◆ Requirement ◆
Output each record exactly, with nothing omitted.

··· Data listing ···

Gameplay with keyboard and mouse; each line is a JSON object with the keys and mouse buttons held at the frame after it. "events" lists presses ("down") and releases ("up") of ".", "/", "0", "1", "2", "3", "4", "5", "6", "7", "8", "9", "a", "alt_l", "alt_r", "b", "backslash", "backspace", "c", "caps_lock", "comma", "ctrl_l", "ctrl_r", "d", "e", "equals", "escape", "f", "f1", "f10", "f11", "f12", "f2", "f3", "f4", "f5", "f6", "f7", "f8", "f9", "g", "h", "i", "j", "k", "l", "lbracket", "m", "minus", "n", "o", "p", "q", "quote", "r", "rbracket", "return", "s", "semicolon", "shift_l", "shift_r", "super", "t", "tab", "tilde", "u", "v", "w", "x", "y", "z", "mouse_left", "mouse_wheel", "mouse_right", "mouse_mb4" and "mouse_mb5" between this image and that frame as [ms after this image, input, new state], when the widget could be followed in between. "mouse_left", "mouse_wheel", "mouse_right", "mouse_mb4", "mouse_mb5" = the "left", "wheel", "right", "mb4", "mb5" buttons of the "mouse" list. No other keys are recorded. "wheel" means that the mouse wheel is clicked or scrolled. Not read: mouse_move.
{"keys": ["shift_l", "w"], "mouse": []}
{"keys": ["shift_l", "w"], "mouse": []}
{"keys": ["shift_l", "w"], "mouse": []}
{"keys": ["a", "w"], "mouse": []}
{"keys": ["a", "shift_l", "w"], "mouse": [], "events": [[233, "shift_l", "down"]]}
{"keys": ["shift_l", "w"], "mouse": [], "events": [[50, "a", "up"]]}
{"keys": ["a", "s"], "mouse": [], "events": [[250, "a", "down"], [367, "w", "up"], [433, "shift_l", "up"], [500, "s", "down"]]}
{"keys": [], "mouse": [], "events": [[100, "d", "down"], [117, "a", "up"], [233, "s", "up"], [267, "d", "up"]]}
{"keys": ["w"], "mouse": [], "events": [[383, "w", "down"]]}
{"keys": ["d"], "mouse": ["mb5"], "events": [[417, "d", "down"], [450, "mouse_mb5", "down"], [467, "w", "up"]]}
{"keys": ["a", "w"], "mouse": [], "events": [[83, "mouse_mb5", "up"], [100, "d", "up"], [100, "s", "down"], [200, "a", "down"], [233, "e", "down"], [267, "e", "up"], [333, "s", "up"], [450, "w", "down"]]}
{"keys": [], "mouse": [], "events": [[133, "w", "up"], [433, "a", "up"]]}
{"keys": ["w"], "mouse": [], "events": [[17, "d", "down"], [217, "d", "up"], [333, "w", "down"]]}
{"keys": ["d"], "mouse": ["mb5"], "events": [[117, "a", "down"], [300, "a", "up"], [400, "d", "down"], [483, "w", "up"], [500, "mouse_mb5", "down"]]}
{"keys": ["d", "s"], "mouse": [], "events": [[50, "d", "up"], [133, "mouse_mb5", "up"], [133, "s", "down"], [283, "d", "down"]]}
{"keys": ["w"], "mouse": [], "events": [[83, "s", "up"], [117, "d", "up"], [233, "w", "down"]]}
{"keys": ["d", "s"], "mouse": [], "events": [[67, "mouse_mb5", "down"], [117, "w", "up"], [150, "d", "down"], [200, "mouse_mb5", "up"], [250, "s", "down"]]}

···

◆ Response to this exercise ◆
Gameplay with keyboard and mouse; each line is a JSON object with the keys and mouse buttons held at the frame after it. "events" lists presses ("down") and releases ("up") of ".", "/", "0", "1", "2", "3", "4", "5", "6", "7", "8", "9", "a", "alt_l", "alt_r", "b", "backslash", "backspace", "c", "caps_lock", "comma", "ctrl_l", "ctrl_r", "d", "e", "equals", "escape", "f", "f1", "f10", "f11", "f12", "f2", "f3", "f4", "f5", "f6", "f7", "f8", "f9", "g", "h", "i", "j", "k", "l", "lbracket", "m", "minus", "n", "o", "p", "q", "quote", "r", "rbracket", "return", "s", "semicolon", "shift_l", "shift_r", "super", "t", "tab", "tilde", "u", "v", "w", "x", "y", "z", "mouse_left", "mouse_wheel", "mouse_right", "mouse_mb4" and "mouse_mb5" between this image and that frame as [ms after this image, input, new state], when the widget could be followed in between. "mouse_left", "mouse_wheel", "mouse_right", "mouse_mb4", "mouse_mb5" = the "left", "wheel", "right", "mb4", "mb5" buttons of the "mouse" list. No other keys are recorded. "wheel" means that the mouse wheel is clicked or scrolled. Not read: mouse_move.
{"keys": ["shift_l", "w"], "mouse": []}
{"keys": ["shift_l", "w"], "mouse": []}
{"keys": ["shift_l", "w"], "mouse": []}
{"keys": ["a", "w"], "mouse": []}
{"keys": ["a", "shift_l", "w"], "mouse": [], "events": [[233, "shift_l", "down"]]}
{"keys": ["shift_l", "w"], "mouse": [], "events": [[50, "a", "up"]]}
{"keys": ["a", "s"], "mouse": [], "events": [[250, "a", "down"], [367, "w", "up"], [433, "shift_l", "up"], [500, "s", "down"]]}
{"keys": [], "mouse": [], "events": [[100, "d", "down"], [117, "a", "up"], [233, "s", "up"], [267, "d", "up"]]}
{"keys": ["w"], "mouse": [], "events": [[383, "w", "down"]]}
{"keys": ["d"], "mouse": ["mb5"], "events": [[417, "d", "down"], [450, "mouse_mb5", "down"], [467, "w", "up"]]}
{"keys": ["a", "w"], "mouse": [], "events": [[83, "mouse_mb5", "up"], [100, "d", "up"], [100, "s", "down"], [200, "a", "down"], [233, "e", "down"], [267, "e", "up"], [333, "s", "up"], [450, "w", "down"]]}
{"keys": [], "mouse": [], "events": [[133, "w", "up"], [433, "a", "up"]]}
{"keys": ["w"], "mouse": [], "events": [[17, "d", "down"], [217, "d", "up"], [333, "w", "down"]]}
{"keys": ["d"], "mouse": ["mb5"], "events": [[117, "a", "down"], [300, "a", "up"], [400, "d", "down"], [483, "w", "up"], [500, "mouse_mb5", "down"]]}
{"keys": ["d", "s"], "mouse": [], "events": [[50, "d", "up"], [133, "mouse_mb5", "up"], [133, "s", "down"], [283, "d", "down"]]}
{"keys": ["w"], "mouse": [], "events": [[83, "s", "up"], [117, "d", "up"], [233, "w", "down"]]}
{"keys": ["d", "s"], "mouse": [], "events": [[67, "mouse_mb5", "down"], [117, "w", "up"], [150, "d", "down"], [200, "mouse_mb5", "up"], [250, "s", "down"]]}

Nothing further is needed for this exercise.